Oxford’s city law states, “No person, being the owner, manager, tenant or person in charge of any property or business, shall allow paper, trash, garbage, waste, rubbish, junk or any substance or material which is or may become noxious, offensive, unsightly or injurious to others or the public, to remain on the property of the said owner, manager, or person in charge of the property or business, or, upon the public sidewalks or grass strips adjacent to such property or business.” 

This means while the city is responsible for cleaning city-owned property, residents are responsible for their properties as well as the sidewalks and grass strips adjacent to them. According to the law, this offense is punishable by a fine of up to $150.  

Despite the law’s existence, Blackmar said the litter has to be pretty egregious before the city will take action. 

“In my opinion, it has to be really bad, but it does happen,” she said. 

Blackmar said the owners of rental properties, particularly the owners who don’t live in Oxford and therefore are unaffected by the litter, need to be held accountable for the trash on their properties.

“During certain times of the year like move-out, students place their trash on the curb but then they leave and aren’t coming back, so at that point, whatever happens, is whatever happens,” Blackmar said. “If it’s windy, raining or the trash falls over it’s really nobody’s job.” 

Malone would also like to see more accountability placed on the landlords in Oxford. 
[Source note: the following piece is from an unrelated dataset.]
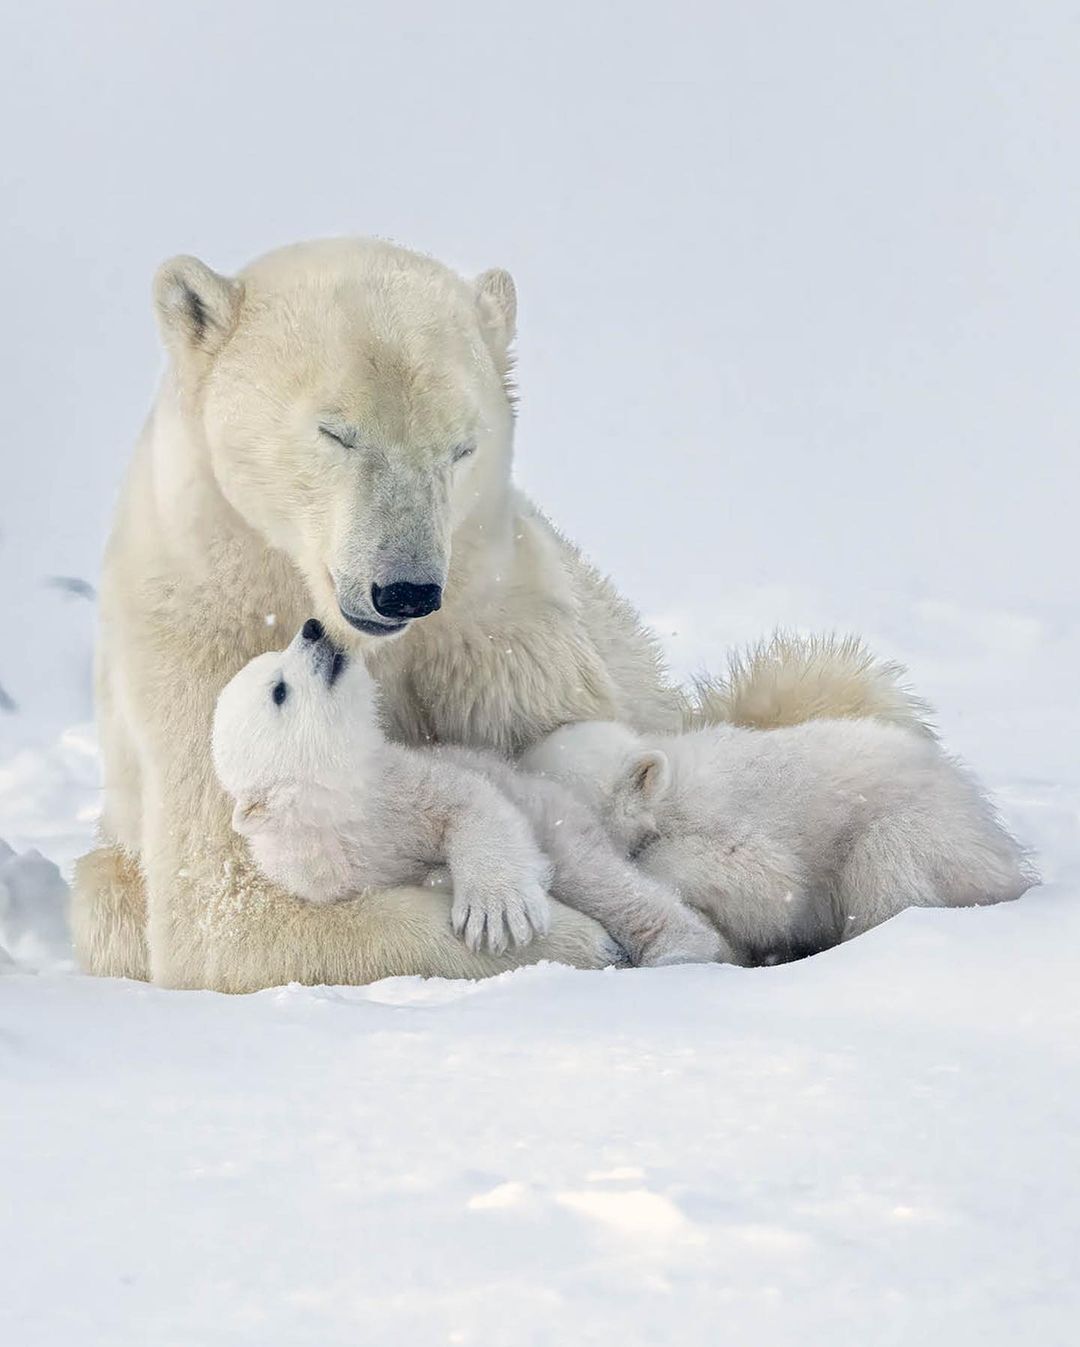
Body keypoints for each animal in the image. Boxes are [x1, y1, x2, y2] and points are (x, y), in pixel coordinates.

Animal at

“I would like to see them be encouraged to be responsible stewards of the property they own,” Malone said. “That means if the tenants aren’t cleaning up that they will.” 

A Miami student organization, Zero Waste Oxford (ZWO), gets together every Saturday morning to clean the city, focusing on Mile Square

Members of Zero Waste Oxford, along with volunteers from Sigma Lambda Gamma and Delta Sigma Pi, combed the streets for trash Nov. 6. Photo provided by Zero Waste Oxford. 

The group recycles what they can and properly disposes of the rest, said Sara Grieco, a Miami senior and member of ZWO.

She said the group tends to focus on the southern portion of Mile Square, but has recently started venturing into the northern portion too. 

The litter is usually more plentiful around the fraternity houses, with trash littering the curb, bushes and front yards of the houses. 

Volunteers with Zero Waste Oxford pick up litter in the city’s Mile Square on Nov. 6. This can was on Morning Sun Road. Photo provided by Zero Waste Oxford. 

“The most common litter is cans and bottles, which are luckily recyclable,” Grieco said. “As well as some non-recyclable items, like red Solo cups and food containers, which too often still have food in them.” 

Miami University has a ‘Good Neighbor Policy,’ to hold students accountable for their behavior off-campus. Under this policy, students who receive citations for litter, noise and outdoor furniture violations from the city are also subject to disciplinary action through the university. 

For this policy to have any effect, the city must first discipline litter offenders.

“Unfortunately, I do not imagine the large amount of litter being reduced unless there is some sort of punishment,” Grieco said.

Until the city starts to hold people accountable, Malone and Blackmar offer several ways people can contribute to Oxford’s cleanliness, including ensuring trash is properly contained before placing it on the curb for collection and investing in your own trash grabber to pick up trash along your daily commute. 

Malone recommends bringing a bag, taking different routes to clean different spaces and separating the trash from the recyclables when you’re finished collecting.

“I hope people will lose the blindness and the idea that it’s someone else’s problem,” Malone said.